- _Data records_
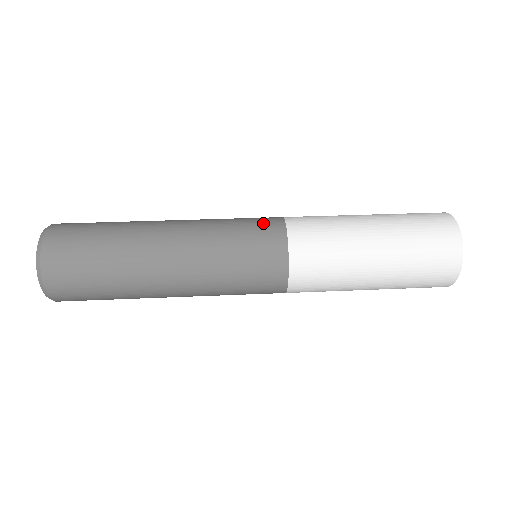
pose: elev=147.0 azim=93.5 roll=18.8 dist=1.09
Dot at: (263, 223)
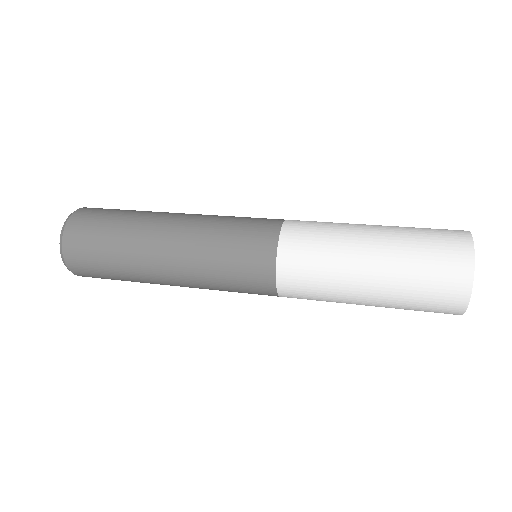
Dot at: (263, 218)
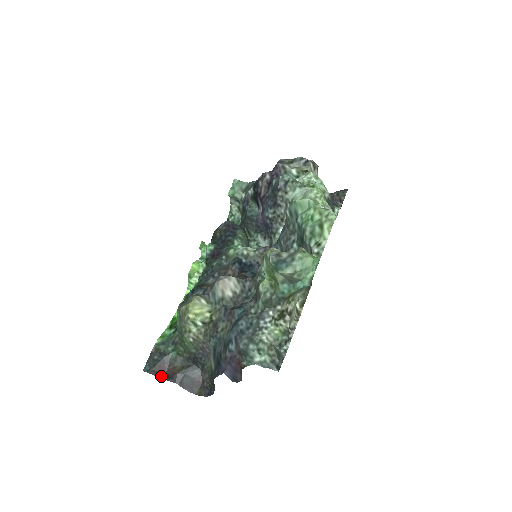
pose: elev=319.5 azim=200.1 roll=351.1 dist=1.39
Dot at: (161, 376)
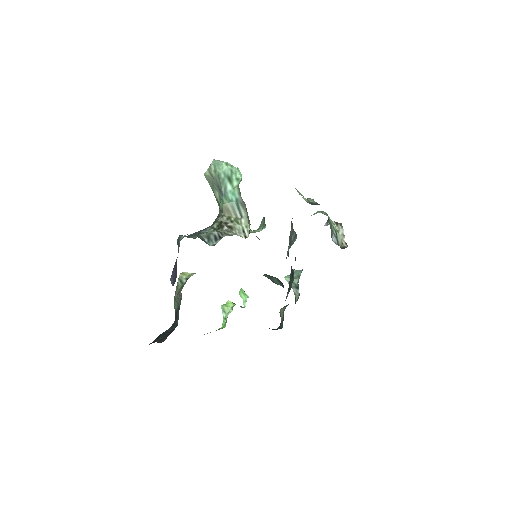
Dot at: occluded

- _Task description_
Present every text line of the material above as a JSON list of strings, one string per line, with blank lines omitted. Leave the pictures out of the answer.

- _Solution below_
[
  "pose: elev=147.0 azim=93.5 roll=18.8 dist=1.09",
  "Dot at: (263, 223)",
  "Dot at: (263, 218)",
  "pose: elev=319.5 azim=200.1 roll=351.1 dist=1.39",
  "Dot at: (161, 376)",
  "Dot at: occluded"
]